■ GIVEN PROBLEM ■
Copy out all of the rows below exactly as they appear, leaving the pictures out of your answer.

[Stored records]

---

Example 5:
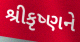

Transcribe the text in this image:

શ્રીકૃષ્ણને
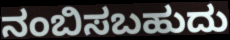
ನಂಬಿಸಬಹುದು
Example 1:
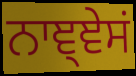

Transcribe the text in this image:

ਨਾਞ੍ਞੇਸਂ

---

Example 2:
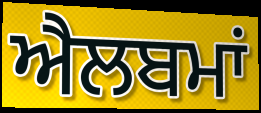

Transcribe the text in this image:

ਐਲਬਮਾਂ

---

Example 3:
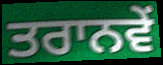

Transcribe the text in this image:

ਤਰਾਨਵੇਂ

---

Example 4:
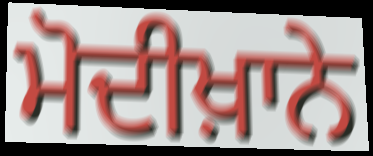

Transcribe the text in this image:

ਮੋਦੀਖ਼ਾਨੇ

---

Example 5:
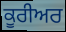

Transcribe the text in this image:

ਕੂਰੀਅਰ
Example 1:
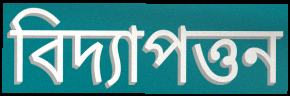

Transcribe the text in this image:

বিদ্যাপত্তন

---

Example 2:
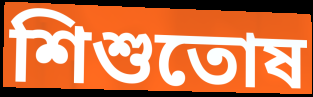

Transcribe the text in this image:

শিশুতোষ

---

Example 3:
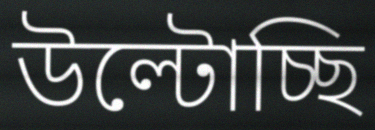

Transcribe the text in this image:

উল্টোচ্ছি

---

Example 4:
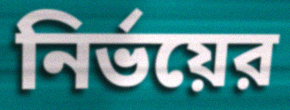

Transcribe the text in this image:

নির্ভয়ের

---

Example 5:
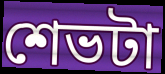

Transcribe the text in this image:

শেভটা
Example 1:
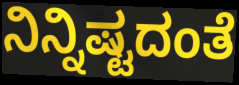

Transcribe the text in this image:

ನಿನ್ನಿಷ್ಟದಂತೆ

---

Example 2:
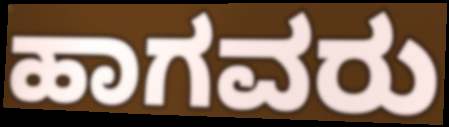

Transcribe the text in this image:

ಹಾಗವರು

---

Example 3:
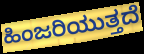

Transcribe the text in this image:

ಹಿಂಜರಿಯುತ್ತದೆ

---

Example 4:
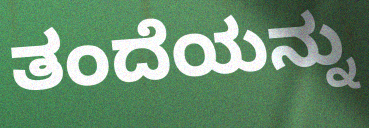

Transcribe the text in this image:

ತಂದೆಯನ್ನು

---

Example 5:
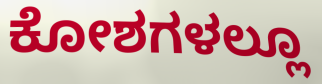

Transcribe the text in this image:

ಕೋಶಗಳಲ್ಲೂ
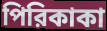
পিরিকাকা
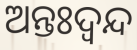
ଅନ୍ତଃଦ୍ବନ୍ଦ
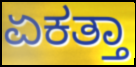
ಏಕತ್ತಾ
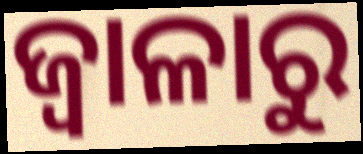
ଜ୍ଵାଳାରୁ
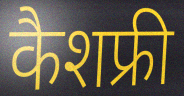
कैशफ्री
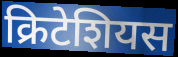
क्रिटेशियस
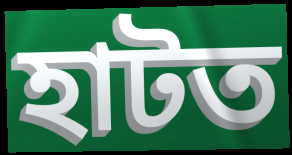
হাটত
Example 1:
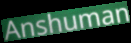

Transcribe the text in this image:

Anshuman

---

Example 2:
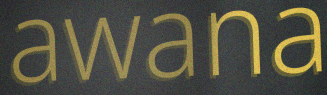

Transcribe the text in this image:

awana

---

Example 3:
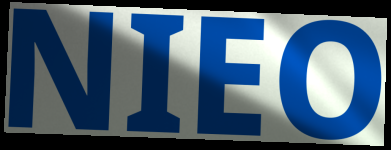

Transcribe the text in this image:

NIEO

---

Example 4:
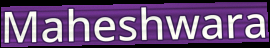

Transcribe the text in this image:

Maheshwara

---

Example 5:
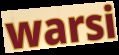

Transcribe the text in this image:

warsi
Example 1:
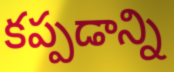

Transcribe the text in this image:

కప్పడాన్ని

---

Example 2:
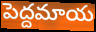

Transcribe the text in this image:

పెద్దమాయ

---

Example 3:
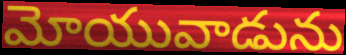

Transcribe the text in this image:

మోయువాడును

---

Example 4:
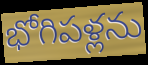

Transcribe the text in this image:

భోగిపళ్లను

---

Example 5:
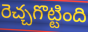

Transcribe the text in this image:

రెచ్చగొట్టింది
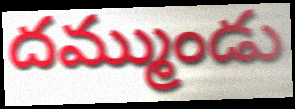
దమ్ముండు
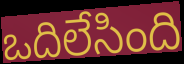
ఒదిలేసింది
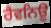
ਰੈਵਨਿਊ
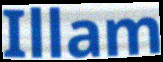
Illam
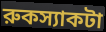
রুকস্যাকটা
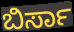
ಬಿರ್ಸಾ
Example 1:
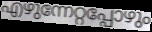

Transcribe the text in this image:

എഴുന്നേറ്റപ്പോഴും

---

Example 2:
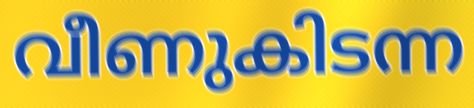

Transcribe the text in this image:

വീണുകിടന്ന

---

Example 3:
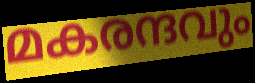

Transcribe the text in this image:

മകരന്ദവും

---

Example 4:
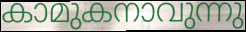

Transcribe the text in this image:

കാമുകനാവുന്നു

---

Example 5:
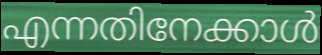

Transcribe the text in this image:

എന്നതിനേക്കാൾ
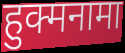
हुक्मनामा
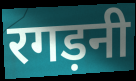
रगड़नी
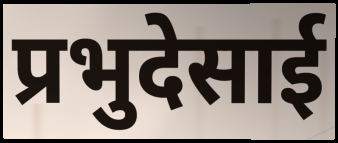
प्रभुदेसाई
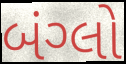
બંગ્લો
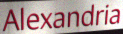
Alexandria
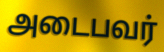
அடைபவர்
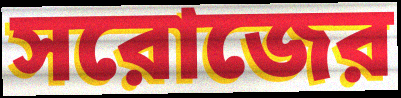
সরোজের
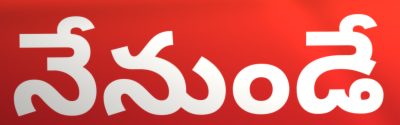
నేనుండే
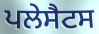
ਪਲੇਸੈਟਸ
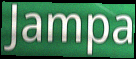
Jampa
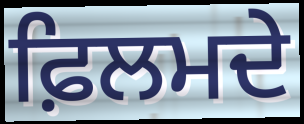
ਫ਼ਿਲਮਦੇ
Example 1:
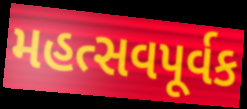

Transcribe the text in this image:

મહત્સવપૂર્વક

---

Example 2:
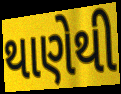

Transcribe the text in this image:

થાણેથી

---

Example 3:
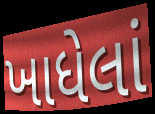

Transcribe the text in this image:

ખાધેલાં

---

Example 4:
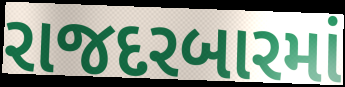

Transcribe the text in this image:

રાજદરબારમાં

■ SOLUTION FOR THIS TASK ■
---

Example 5:

Transcribe the text in this image:

શ્રીકૃષ્ણને
ನಂಬಿಸಬಹುದು
Example 1:

Transcribe the text in this image:

ਨਾਞ੍ਞੇਸਂ

---

Example 2:

Transcribe the text in this image:

ਐਲਬਮਾਂ

---

Example 3:

Transcribe the text in this image:

ਤਰਾਨਵੇਂ

---

Example 4:

Transcribe the text in this image:

ਮੋਦੀਖ਼ਾਨੇ

---

Example 5:

Transcribe the text in this image:

ਕੂਰੀਅਰ
Example 1:

Transcribe the text in this image:

বিদ্যাপত্তন

---

Example 2:

Transcribe the text in this image:

শিশুতোষ

---

Example 3:

Transcribe the text in this image:

উল্টোচ্ছি

---

Example 4:

Transcribe the text in this image:

নির্ভয়ের

---

Example 5:

Transcribe the text in this image:

শেভটা
Example 1:

Transcribe the text in this image:

ನಿನ್ನಿಷ್ಟದಂತೆ

---

Example 2:

Transcribe the text in this image:

ಹಾಗವರು

---

Example 3:

Transcribe the text in this image:

ಹಿಂಜರಿಯುತ್ತದೆ

---

Example 4:

Transcribe the text in this image:

ತಂದೆಯನ್ನು

---

Example 5:

Transcribe the text in this image:

ಕೋಶಗಳಲ್ಲೂ
পিরিকাকা
ଅନ୍ତଃଦ୍ବନ୍ଦ
ಏಕತ್ತಾ
ଜ୍ଵାଳାରୁ
कैशफ्री
क्रिटेशियस
হাটত
Example 1:

Transcribe the text in this image:

Anshuman

---

Example 2:

Transcribe the text in this image:

awana

---

Example 3:

Transcribe the text in this image:

NIEO

---

Example 4:

Transcribe the text in this image:

Maheshwara

---

Example 5:

Transcribe the text in this image:

warsi
Example 1:

Transcribe the text in this image:

కప్పడాన్ని

---

Example 2:

Transcribe the text in this image:

పెద్దమాయ

---

Example 3:

Transcribe the text in this image:

మోయువాడును

---

Example 4:

Transcribe the text in this image:

భోగిపళ్లను

---

Example 5:

Transcribe the text in this image:

రెచ్చగొట్టింది
దమ్ముండు
ఒదిలేసింది
ਰੈਵਨਿਊ
Illam
রুকস্যাকটা
ಬಿರ್ಸಾ
Example 1:

Transcribe the text in this image:

എഴുന്നേറ്റപ്പോഴും

---

Example 2:

Transcribe the text in this image:

വീണുകിടന്ന

---

Example 3:

Transcribe the text in this image:

മകരന്ദവും

---

Example 4:

Transcribe the text in this image:

കാമുകനാവുന്നു

---

Example 5:

Transcribe the text in this image:

എന്നതിനേക്കാൾ
हुक्मनामा
रगड़नी
प्रभुदेसाई
બંગ્લો
Alexandria
அடைபவர்
সরোজের
నేనుండే
ਪਲੇਸੈਟਸ
Jampa
ਫ਼ਿਲਮਦੇ
Example 1:

Transcribe the text in this image:

મહત્સવપૂર્વક

---

Example 2:

Transcribe the text in this image:

થાણેથી

---

Example 3:

Transcribe the text in this image:

ખાધેલાં

---

Example 4:

Transcribe the text in this image:

રાજદરબારમાં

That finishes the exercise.